(Extracted page text data)
*** Block opens ***

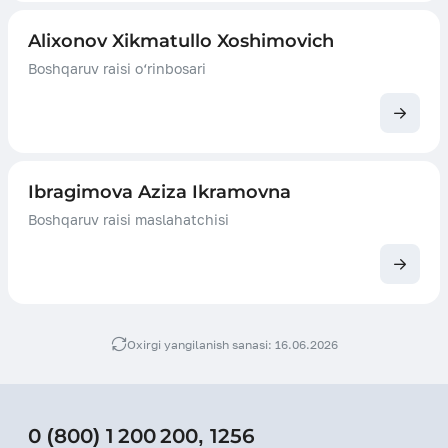
Alixonov Xikmatullo Xoshimovich
Boshqaruv raisi o‘rinbosari
Ibragimova Aziza Ikramovna
Boshqaruv raisi maslahatchisi
Oxirgi yangilanish sanasi: 16.06.2026
0 (800) 1 200 200
,
1256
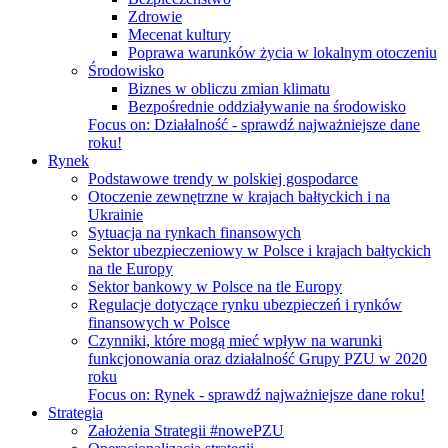
Zdrowie
Mecenat kultury
Poprawa warunków życia w lokalnym otoczeniu
Środowisko
Biznes w obliczu zmian klimatu
Bezpośrednie oddziaływanie na środowisko
Focus on:
Działalność - sprawdź najważniejsze dane
roku!
Rynek
Podstawowe trendy w polskiej gospodarce
Otoczenie zewnętrzne w krajach bałtyckich i na
Ukrainie
Sytuacja na rynkach finansowych
Sektor ubezpieczeniowy w Polsce i krajach bałtyckich
na tle Europy
Sektor bankowy w Polsce na tle Europy
Regulacje dotyczące rynku ubezpieczeń i rynków
finansowych w Polsce
Czynniki, które mogą mieć wpływ na warunki
funkcjonowania oraz działalność Grupy PZU w 2020
roku
Focus on:
Rynek - sprawdź najważniejsze dane roku!
Strategia
Założenia Strategii #nowePZU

*** Block closes ***

• _The task_
Reproduce the text of all the entries, substituting "In focus:" for every occurrence of "Focus on:" and keeping everything else unchanged. Omit the pictures.

• _Output for this exercise_
Alixonov Xikmatullo Xoshimovich
Boshqaruv raisi o‘rinbosari
Ibragimova Aziza Ikramovna
Boshqaruv raisi maslahatchisi
Oxirgi yangilanish sanasi: 16.06.2026
0 (800) 1 200 200
,
1256
Zdrowie
Mecenat kultury
Poprawa warunków życia w lokalnym otoczeniu
Środowisko
Biznes w obliczu zmian klimatu
Bezpośrednie oddziaływanie na środowisko
In focus:
Działalność - sprawdź najważniejsze dane
roku!
Rynek
Podstawowe trendy w polskiej gospodarce
Otoczenie zewnętrzne w krajach bałtyckich i na
Ukrainie
Sytuacja na rynkach finansowych
Sektor ubezpieczeniowy w Polsce i krajach bałtyckich
na tle Europy
Sektor bankowy w Polsce na tle Europy
Regulacje dotyczące rynku ubezpieczeń i rynków
finansowych w Polsce
Czynniki, które mogą mieć wpływ na warunki
funkcjonowania oraz działalność Grupy PZU w 2020
roku
In focus:
Rynek - sprawdź najważniejsze dane roku!
Strategia
Założenia Strategii #nowePZU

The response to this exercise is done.